Ran winked, drawing another gurgle.

Ran left the door in the up, open, position as he stepped back into the corridor. “Mr. Wade, Mr. Belgeddes,” he said, “might I—”

He paused, because Wade was already extending his hand with the two ticket chips in it

“Of course, of course, my boy,” Wade said. “By the book, just as it should be. I’ve been an officer myself, you know—at least a dozen times, if you count all the penny-ante rebellions that somebody decided to make me a general.”

“That’s right,” said Belgeddes as Ran fed a ticket into the reader. “Dickie here, he never could keep out of trouble.”
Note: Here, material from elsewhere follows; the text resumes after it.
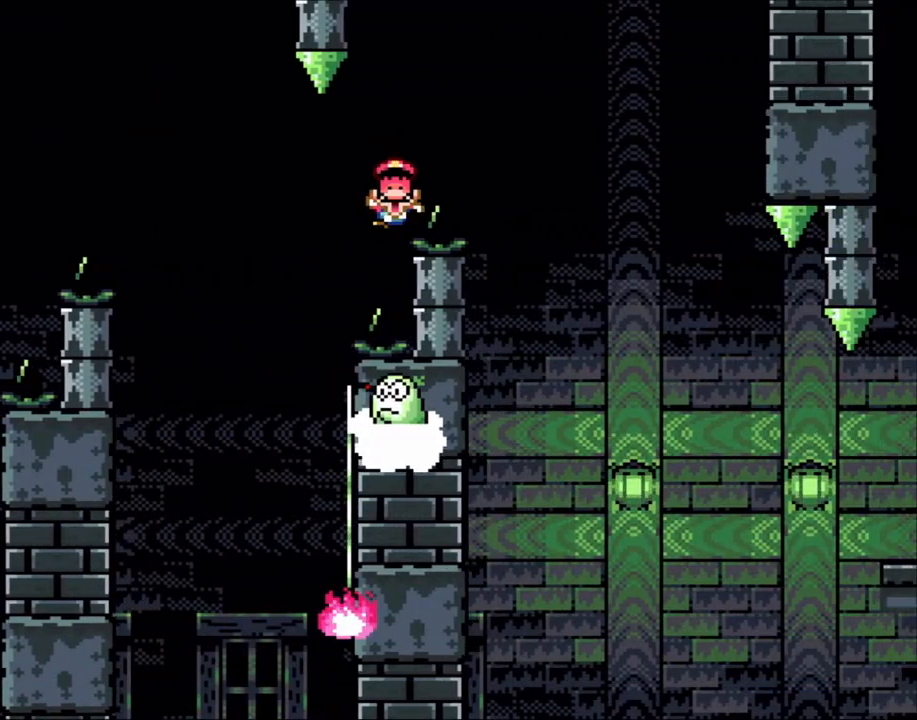
Gameplay with a controller (Nintendo layout); each line is a JSON object with the inputs held at the frame after it. "events" lists button and stick changes between this image and that frame as [ms after this image, input, new state], when the widget could be followed in between. Not read: L1 L3 R3.
{"buttons": ["A", "X"], "events": [[167, "A", "up"], [250, "DPAD_RIGHT", "up"], [283, "A", "down"], [433, "A", "up"], [483, "A", "down"]]}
The ticket was Belgeddes’ own, and it was perfectly hi order: Cabin 8241, round-trip, Port Northern at both termini. Issued through Trident’s home office in Halifax on the first of the previous month. Eleven days earlier than the Sadek family’s ticket

Before he spoke, because it was a lot easier to check now than clean up the mess later, Ran switched Belgeddes’ ticket for Wade’s in the reader. The ticket data were identical save for the name and retinal print of the passenger.